Château des Milandes by Joséphine Baker and her skirt
He sang and danced provocatively. She wore a banana skirt. But she was also a French resistance fighter, a spy, a civil rights activist, mother of 12 adopted children and an American, she was Josephine Baker and honestly I didn’t know her very well before visiting her at her home at the Château des Milandes to the Dordogne valley.
I quickly discovered that he was much more than the caricature portrayed in the press. It is a story to know, especially since he was awarded at the Panthéon in Paris on November 30, 2021. He is the only original individual. American and first black woman to receive this distinction.
Josephine Baker was born Freda Josephine McDonald on June 3, 1906 in St. Louis Missouri.She had a difficult childhood, lived in poverty, left school very early to be able to work and married very early. She was named after her second husband, Baker, professionally, and was a backing vocalist in a vaudeville company in New York. (A) Success in France Eventually, Josephine exploded on her own as a burlesque dancer and singer.

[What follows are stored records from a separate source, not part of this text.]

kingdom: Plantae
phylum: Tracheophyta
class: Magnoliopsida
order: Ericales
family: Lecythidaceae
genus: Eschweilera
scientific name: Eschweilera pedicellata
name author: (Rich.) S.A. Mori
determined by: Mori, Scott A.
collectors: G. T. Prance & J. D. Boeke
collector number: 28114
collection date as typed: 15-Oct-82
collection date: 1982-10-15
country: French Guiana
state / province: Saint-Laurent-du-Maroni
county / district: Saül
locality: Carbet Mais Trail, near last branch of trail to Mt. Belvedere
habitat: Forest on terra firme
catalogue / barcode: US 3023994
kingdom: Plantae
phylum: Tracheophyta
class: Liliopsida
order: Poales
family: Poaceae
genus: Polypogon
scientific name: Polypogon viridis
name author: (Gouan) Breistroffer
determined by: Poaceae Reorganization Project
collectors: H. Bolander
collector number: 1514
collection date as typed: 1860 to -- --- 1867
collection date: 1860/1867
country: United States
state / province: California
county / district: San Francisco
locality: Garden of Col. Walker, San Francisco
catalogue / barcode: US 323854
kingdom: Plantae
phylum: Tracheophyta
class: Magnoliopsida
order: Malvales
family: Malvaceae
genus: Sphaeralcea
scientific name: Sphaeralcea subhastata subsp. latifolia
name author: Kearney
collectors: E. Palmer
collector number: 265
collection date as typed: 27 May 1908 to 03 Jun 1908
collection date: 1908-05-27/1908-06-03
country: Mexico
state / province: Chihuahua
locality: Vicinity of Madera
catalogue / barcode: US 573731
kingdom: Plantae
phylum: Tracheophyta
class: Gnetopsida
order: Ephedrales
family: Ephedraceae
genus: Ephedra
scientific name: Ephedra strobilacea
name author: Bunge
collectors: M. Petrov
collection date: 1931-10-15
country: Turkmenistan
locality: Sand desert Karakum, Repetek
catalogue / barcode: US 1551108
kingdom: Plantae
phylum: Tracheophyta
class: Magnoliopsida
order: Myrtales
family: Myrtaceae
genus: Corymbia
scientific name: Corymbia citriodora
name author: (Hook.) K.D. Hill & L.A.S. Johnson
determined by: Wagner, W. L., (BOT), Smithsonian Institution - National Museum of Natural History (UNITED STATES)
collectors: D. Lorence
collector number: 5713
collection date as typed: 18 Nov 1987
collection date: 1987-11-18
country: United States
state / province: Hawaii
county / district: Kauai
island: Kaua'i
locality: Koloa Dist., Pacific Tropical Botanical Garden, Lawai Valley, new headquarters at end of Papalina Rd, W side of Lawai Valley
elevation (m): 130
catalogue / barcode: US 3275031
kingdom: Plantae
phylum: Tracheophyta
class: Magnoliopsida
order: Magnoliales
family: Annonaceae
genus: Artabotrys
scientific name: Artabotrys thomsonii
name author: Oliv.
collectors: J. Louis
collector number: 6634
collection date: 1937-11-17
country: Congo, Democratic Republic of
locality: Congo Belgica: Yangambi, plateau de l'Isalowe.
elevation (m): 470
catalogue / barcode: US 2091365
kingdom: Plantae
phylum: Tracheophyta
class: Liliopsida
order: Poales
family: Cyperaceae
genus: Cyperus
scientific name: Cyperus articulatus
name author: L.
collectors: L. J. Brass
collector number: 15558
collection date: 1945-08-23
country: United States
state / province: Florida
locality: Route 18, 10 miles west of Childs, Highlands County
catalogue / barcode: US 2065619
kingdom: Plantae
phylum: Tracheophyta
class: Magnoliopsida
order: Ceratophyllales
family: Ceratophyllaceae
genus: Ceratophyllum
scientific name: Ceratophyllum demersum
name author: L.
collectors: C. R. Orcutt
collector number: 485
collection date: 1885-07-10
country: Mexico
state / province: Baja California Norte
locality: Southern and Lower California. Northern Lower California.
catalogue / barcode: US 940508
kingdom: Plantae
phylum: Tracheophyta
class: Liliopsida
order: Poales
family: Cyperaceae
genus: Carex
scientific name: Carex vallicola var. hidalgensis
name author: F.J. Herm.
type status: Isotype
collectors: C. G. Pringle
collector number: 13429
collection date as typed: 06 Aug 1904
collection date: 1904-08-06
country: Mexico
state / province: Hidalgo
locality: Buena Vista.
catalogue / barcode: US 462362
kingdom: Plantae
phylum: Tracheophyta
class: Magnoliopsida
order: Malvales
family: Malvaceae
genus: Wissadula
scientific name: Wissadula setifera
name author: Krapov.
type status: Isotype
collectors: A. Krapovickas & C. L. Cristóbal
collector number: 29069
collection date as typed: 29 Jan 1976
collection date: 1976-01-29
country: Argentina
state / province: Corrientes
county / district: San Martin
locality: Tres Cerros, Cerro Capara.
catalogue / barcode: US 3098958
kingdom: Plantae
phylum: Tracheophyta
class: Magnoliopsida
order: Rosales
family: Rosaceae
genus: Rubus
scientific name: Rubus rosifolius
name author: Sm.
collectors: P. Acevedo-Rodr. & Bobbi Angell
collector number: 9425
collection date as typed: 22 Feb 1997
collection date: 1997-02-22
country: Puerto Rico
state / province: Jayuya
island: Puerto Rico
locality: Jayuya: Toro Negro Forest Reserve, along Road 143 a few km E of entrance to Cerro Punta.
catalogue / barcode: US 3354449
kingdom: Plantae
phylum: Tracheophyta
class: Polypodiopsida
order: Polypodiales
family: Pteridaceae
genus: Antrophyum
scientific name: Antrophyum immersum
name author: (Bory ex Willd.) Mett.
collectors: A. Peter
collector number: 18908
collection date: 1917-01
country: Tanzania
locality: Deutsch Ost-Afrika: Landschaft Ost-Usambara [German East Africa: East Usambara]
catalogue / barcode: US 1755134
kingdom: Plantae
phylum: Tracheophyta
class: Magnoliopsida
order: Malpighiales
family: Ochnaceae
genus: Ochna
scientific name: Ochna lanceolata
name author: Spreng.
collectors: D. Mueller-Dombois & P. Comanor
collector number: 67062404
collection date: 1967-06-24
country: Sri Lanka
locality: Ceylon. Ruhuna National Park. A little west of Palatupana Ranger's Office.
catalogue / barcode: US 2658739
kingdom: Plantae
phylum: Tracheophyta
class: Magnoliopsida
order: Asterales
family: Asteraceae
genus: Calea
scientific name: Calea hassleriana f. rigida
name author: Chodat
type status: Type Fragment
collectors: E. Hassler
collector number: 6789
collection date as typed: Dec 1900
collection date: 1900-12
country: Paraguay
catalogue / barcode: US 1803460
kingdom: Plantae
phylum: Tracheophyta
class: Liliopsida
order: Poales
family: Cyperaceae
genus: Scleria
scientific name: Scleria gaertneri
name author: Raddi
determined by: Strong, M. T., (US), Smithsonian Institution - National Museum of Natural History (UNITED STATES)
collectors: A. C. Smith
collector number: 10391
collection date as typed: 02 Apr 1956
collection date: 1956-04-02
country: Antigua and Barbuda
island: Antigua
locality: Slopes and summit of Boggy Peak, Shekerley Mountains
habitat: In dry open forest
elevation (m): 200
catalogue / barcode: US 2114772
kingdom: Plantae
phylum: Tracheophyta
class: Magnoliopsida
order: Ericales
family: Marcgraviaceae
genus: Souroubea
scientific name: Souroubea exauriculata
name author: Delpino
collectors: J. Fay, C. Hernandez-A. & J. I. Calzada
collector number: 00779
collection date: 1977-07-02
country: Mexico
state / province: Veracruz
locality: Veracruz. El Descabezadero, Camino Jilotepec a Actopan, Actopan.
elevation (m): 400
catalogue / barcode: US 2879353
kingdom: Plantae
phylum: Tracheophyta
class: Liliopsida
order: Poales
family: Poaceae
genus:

Her success took her to France, where she joined an all-black magazine in Paris. In the early 1920s, he danced at the Folies Bergère of La Folie du Jour magazine. She was very charismatic and expressed herself through dancing and singing. The Folies Bergère were known for having a lot of nudity, and Baker’s costume was skimpy and looked almost bare.
Her dance, “Danse Sauvage” (aka “Banana Dance”) became as famous as the banana skirt she wore, basically a skirt made of (fake) bananas hanging from her waist. Baker had a number of pets – chimpanzees, pigs, goats, snakes – and a very famous cheetah, named Chiquita, which he included in his shows.In addition to acting in dance and singing, he also made films, recorded music and opened his own nightclub, called “Chez Joséphine”. He met with great success in France and in Europe.
The French embraced her and she embraced France, a country that did not separate whites and blacks. Unfortunately, she continued to face racism when she returned to the United States to perform. In the early years, it did not have the same success in the United States as in Europe.
A spy in France and for France If Josephine Baker was a popular artist in France, it was also her activities during the Second World War that made her dear to the French. To the public she was an entertainer but behind the scenes she was a spy, working with the French military to obtain and share secret information she had gathered about the Germans.
One story is that he hid the messages in the partitions and passed them on to the allies. he was awarded the Resistance Medal, the French military decoration known as the Croix de Guerre and the Legion of Honor by General Charles de Gaulle.c) A civil lawyer later, Baker was also active against racism and segregation.